Katie knocks gently on my door. I pull my head up from my pillow and see that the pillowcase is so soaked with tears that it looks like a spilled a glass of water on it. Oh, well.

“Come in,” I say through sniffling.

Katie peeks through the door. “Morning,” she says in a light voice. “Skipping classes today?”

I check the time. Shit. I’ve been up lying in bed like this for an hour and a half, having totally lost track of time. “I guess I am now,” I groan.

Luckily, student teaching is over now. But all the student teachers have a class for the last couple weeks of the semester as a wrap-up to the experience where we reflect, write reports of our experience, share our experiences with each other, that kind of thing.

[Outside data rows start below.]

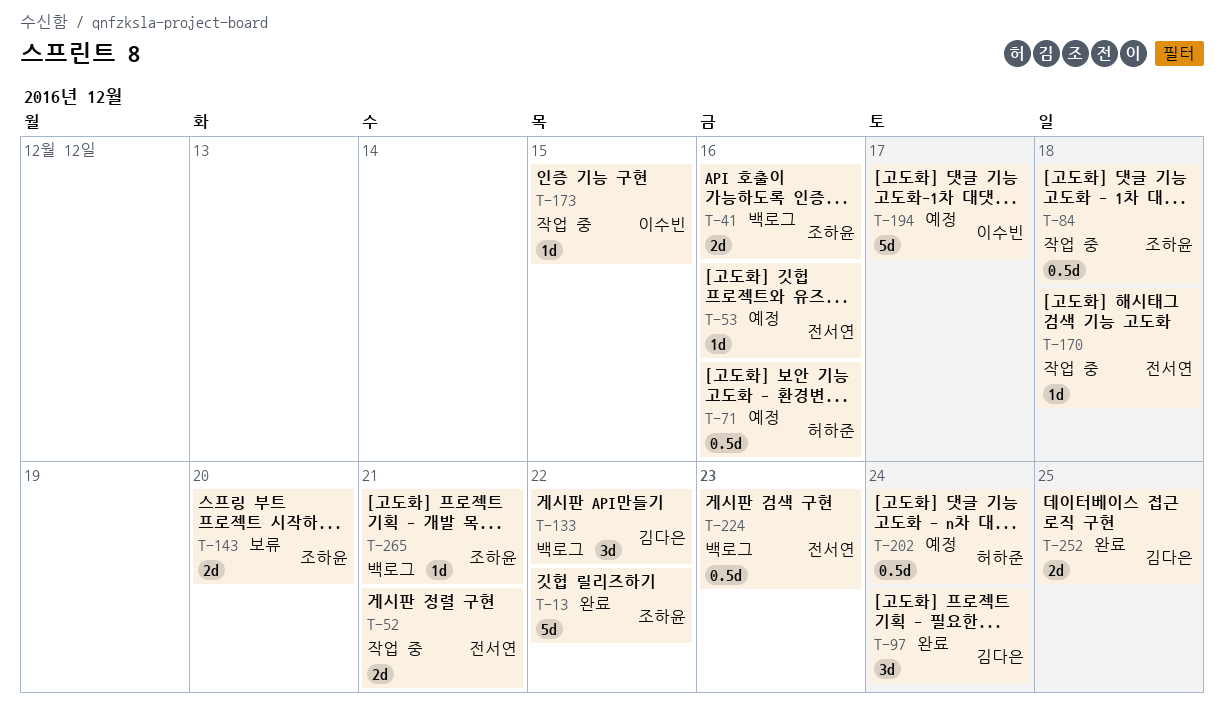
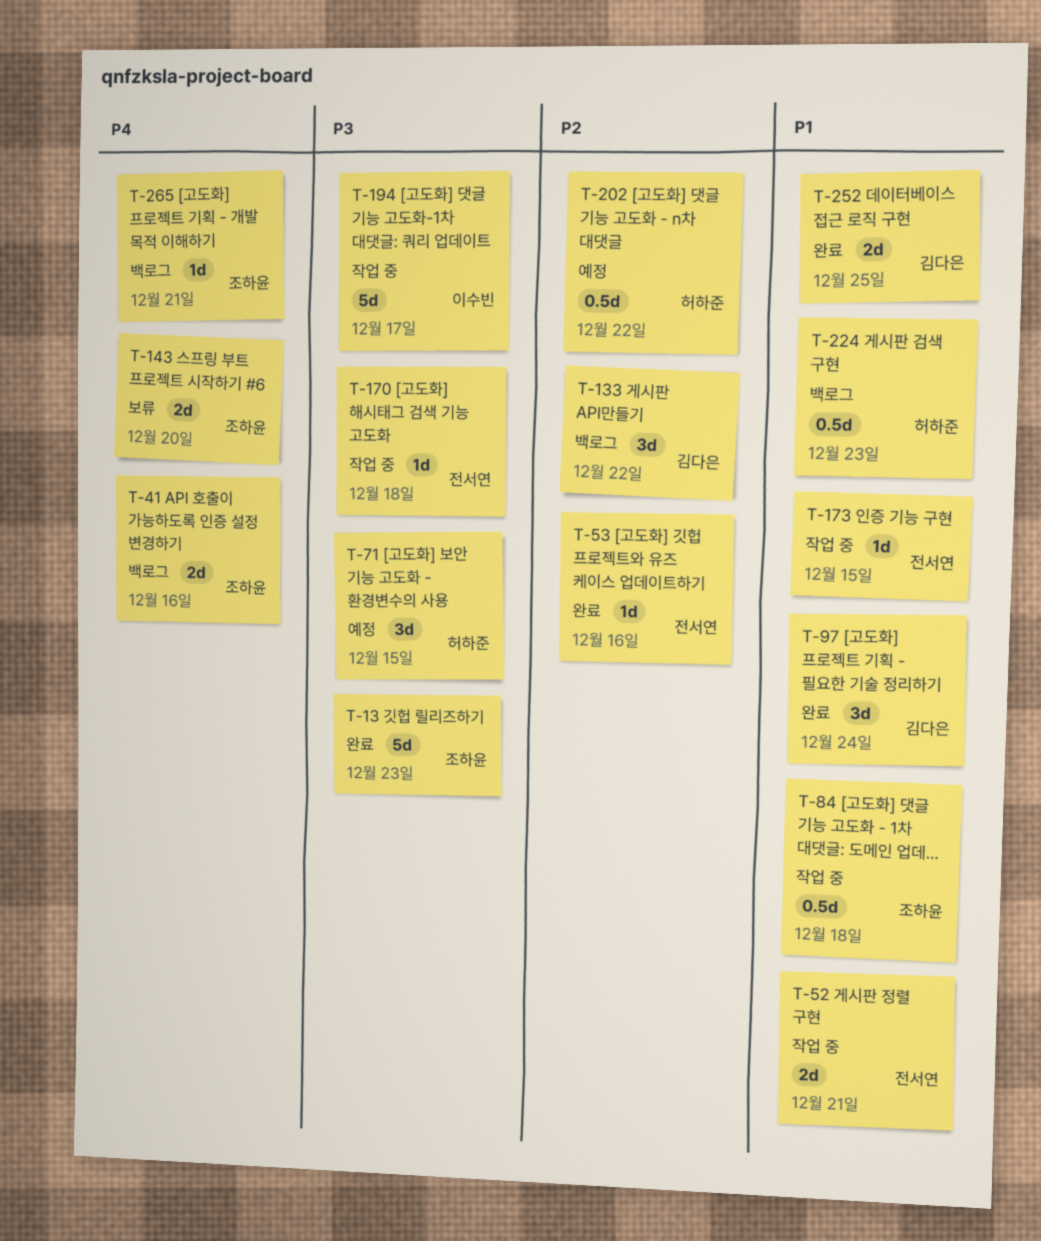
T-13, due: Dec 22 -> Dec 23
T-53, status: 예정 -> 완료
T-71, estimate: 0.5d -> 3d
T-71, due: Dec 16 -> Dec 15
T-173, owner: 이수빈 -> 전서연
T-194, status: 예정 -> 작업 중
T-202, due: Dec 24 -> Dec 22
T-224, owner: 전서연 -> 허하준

Missing a day of student teaching would have been a big no-no. But missing a normal class is no big deal.

Katie sits on the edge of my mattress. “You know, my offer to burn his house down still stands,” she jokes.

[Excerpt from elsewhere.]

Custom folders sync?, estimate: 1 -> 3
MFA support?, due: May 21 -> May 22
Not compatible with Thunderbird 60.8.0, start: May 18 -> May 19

I’m still in too bad a mood to laugh, but at least the edges of my mouth curl up just barely. “But then what would happen to Gavin?”

“Darn, you’re right,” she pouts.

“Then you’d have to let him stay in your room, since you’d be the one responsible for leaving him homeless.”

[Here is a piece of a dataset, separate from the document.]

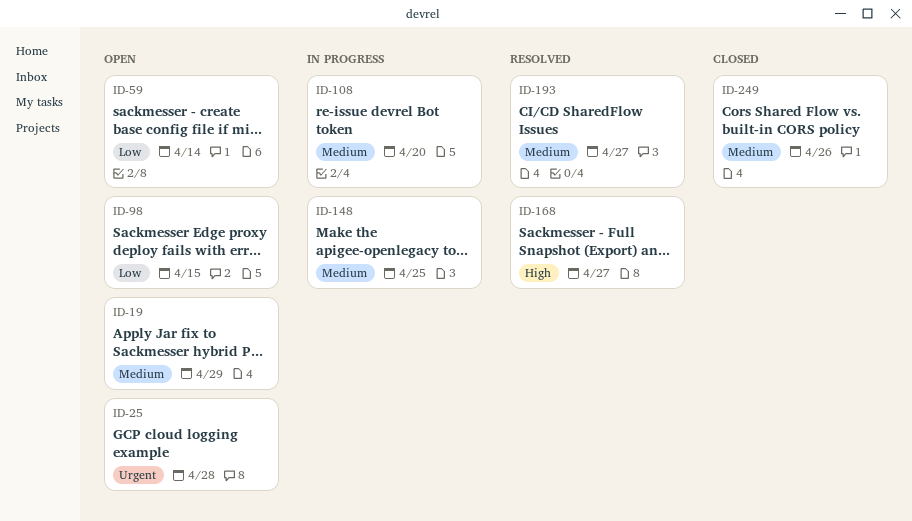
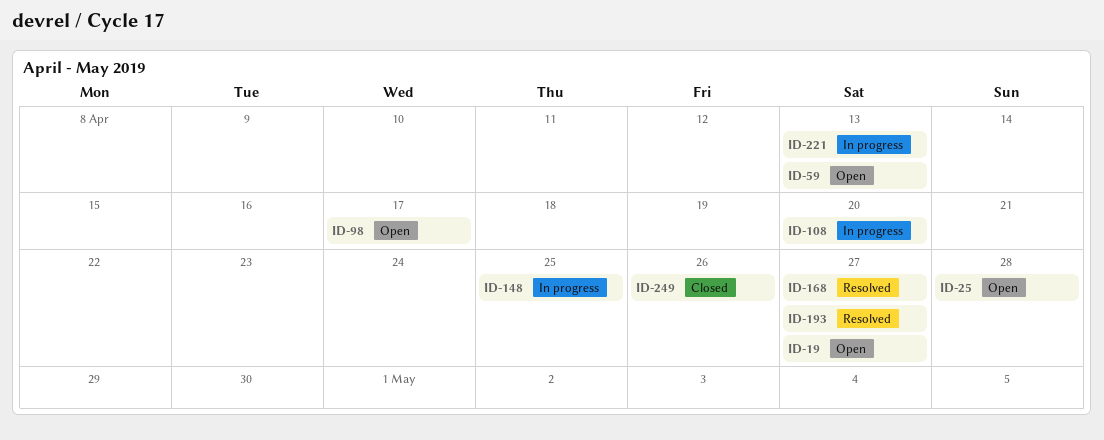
ID-19, due: Apr 29 -> Apr 27
ID-59, due: Apr 14 -> Apr 13
ID-98, due: Apr 15 -> Apr 17
ID-221: none -> present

“Moving in together? No, I don’t think we’re at that stage yet. Darn, I guess I rescind my offer of burning Knox’s house down.”

“It’s okay,” I reply, the shadow of a giggle escaping my throat.

Katie gasps over-excitedly. “Was that a laugh? Maybe, at least, half a laugh?”

“Maybe a quarter of a laugh,” I concede.

“I’ll take it.”

I sit up in my bed. I glace at my pillow again, wet from my tears. I feel a jolt of anger. It’s not fair how many tears of pain and sorrow I’m spilling over a man who won’t even give me a real explanation for why he’s left me. I grab hold of my pillow and fling it across the room. I cross my arms defiantly over my chest.

But the anger does nothing to dull the pain, the sadness, the loss. I can tell myself I shouldn’t care about Knox over and over again, but I can’t erase the feelings I’ve built up for him. I can’t stop missing spending time with him, I can’t stop missing how he made me feel.

And I can’t stop wracking my brain over why he’s done what he’s done. I can’t stop overanalyzing all our interactions in the days before he broke up with me. I can’t stop thinking if maybe I’d done something wrong.

“I’ll try to get Gavin to talk to Knox,” Katie offers.

I shake my head. “No, I don’t want things between you and Gavin to get weird because of Knox and me.”

Katie sighs. Another thing I feel bad about: I’m sure it’s awkward for her and Gavin, what’s going on.

“How about some ice cream?” Katie asks.

I know she’s suggesting that to try and cheer me up. What girl doesn’t like to binge shamelessly on ice cream when she’s suffering from heartbreak? But the suggestion again threatens to send streams of tears down my cheeks.

Because when I think of ice cream, it’s impossible not to think of Knox. It’s impossible not to think of that night we shared together, that night he picked me up when I was at my very lowest and turned it into a night of memories that was among my most treasured.

“No thanks,” I say.

Katie squeezes my hand. “Well, how about I make pancakes then? With chocolate chips?”

I smile and nod. I’m really not hungry, but I can see how badly Katie wants to do something to make me feel better, so I accept.

Katie leaves my room for the kitchen. My eyes linger on the pillow I tossed across the room. A sudden surge of resolution hits me, like a clap of thunder booming out of nowhere on a clear blue day.

I shake my head resolutely. Knox isn’t allowed to do this. He already did this once. He isn’t allowed to do it again.

I fling the covers off from over me. With a sense of righteousness and self-confidence that I’ve never possessed before, I start to get dressed. I don’t care about my bedhead, I don’t care about my eyes red from crying. I pull on a pair of jeans and a sweater and stomp out of my room, my destination fixed in mind.

“Emma?” Katie questions from the kitchen, her surprised face peeking around the corner. “Where are you going?”

“I’m going to talk to Knox,” I say, gripping the doorknob with determination. “And this time, I’m not taking no for an answer.”